Terminado el concierto, siguió la recepción donde, entre copas y tentempiés, se dio la ocasión de conocer a la orquesta. Disimulando mi interés y valiéndome de mi afición por la ópera italiana, trabé fácilmente conversación con la jovencísima chica que hizo de primer violín; al rato, estaba yo brindando con algunos de los instrumentistas y mostrándoles extractos de mis vídeos donde cantaba el aria “E lucevan le stelle” de la ópera Tosca. Poco después y de la manera más despreocupada posible, me encontré conversando a pierna suelta con la diosa eslava; no perdí la ocasión de señalarle detalles históricos sobre algunas de las composiciones de Vivaldi y Puccini, y de recomendarle las grandes películas que los geniales Rota y Morricone habían musicalizado. Al despedirnos, como buena contrabajista que era, me preguntó si podía sugerirle algunos bares de jazz en París y, por suerte, pude darle la información de uno, que además era muy concurrido. Luego de la despedida, para felicidad mía, me dijo que esperaba asistiera a su segundo concierto la noche siguiente.
Ante la sorpresa de su invitación, me fingí impasible y supe que era el momento ideal para intercambiar los números. Cuando abandonaba el lugar, noté, sin embargo, que me seguía la mirada cálida de la joven primer violín, con quien no hablé más aquella noche.

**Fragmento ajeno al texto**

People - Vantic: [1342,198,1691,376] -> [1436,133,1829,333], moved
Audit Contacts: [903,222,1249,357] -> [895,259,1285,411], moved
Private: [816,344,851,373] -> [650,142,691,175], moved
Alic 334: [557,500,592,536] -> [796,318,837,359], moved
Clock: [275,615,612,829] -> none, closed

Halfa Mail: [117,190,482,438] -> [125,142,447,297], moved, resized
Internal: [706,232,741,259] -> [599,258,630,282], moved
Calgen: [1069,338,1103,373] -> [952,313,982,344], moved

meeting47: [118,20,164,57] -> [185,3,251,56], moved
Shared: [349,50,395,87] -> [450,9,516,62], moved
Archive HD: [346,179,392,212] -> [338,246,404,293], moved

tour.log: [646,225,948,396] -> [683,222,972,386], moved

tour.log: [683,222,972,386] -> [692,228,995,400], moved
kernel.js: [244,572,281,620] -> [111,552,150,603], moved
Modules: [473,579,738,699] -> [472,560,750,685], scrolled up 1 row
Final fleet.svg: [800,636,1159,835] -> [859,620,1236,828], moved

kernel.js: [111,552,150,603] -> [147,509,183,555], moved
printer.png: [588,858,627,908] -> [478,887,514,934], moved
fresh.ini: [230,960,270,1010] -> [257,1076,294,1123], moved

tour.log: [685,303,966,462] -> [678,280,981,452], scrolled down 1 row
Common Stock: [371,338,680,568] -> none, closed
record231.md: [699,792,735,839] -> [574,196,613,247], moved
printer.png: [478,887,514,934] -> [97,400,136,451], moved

Sobre los memorables momentos vividos con la preciosa contrabajista la noche siguiente, no diré nada, aunque más que la perfección de su alabastrino cuerpo, lo que no pude olvidar fue la borrasca de emociones que suscitó en mi espíritu y cuyo viento tempestuoso casi me desarraiga. Después de su partida, apenas intercambiamos algunos mensajes de texto para luego disiparnos definitivamente en la niebla densa de la indiferencia. Pasadas algunas semanas, recordé la mirada dulce que me había dirigido aquella noche la graciosa primer violín y, por algunos momentos, tuve la certeza que con ella, de haber seguido conversando, seguramente todavía hoy mantendría la comunicación. No volví a pensar en todo esto hasta que esta mañana desperté y, mientras sorbía mi habitual café con leche, caí en la cuenta que, la noche anterior, había soñado a la diosa eslava que probablemente me había hecho perder el amor de una talentosa violinista. La odié por un breve instante y por otro más breve aún, me sentí misógino. Luego me senté a escribir y, mientras tecleaba estos párrafos, tuve la certeza de haber sido dichoso, pues, el amor ya antes lo conocí, pero no se parecía a aquellas emociones tremendas que experimenté junto a la hermosa contrabajista y que me hicieron sentir, aquella madrugada de invierno, que estaba listo para todo y que era inmortal.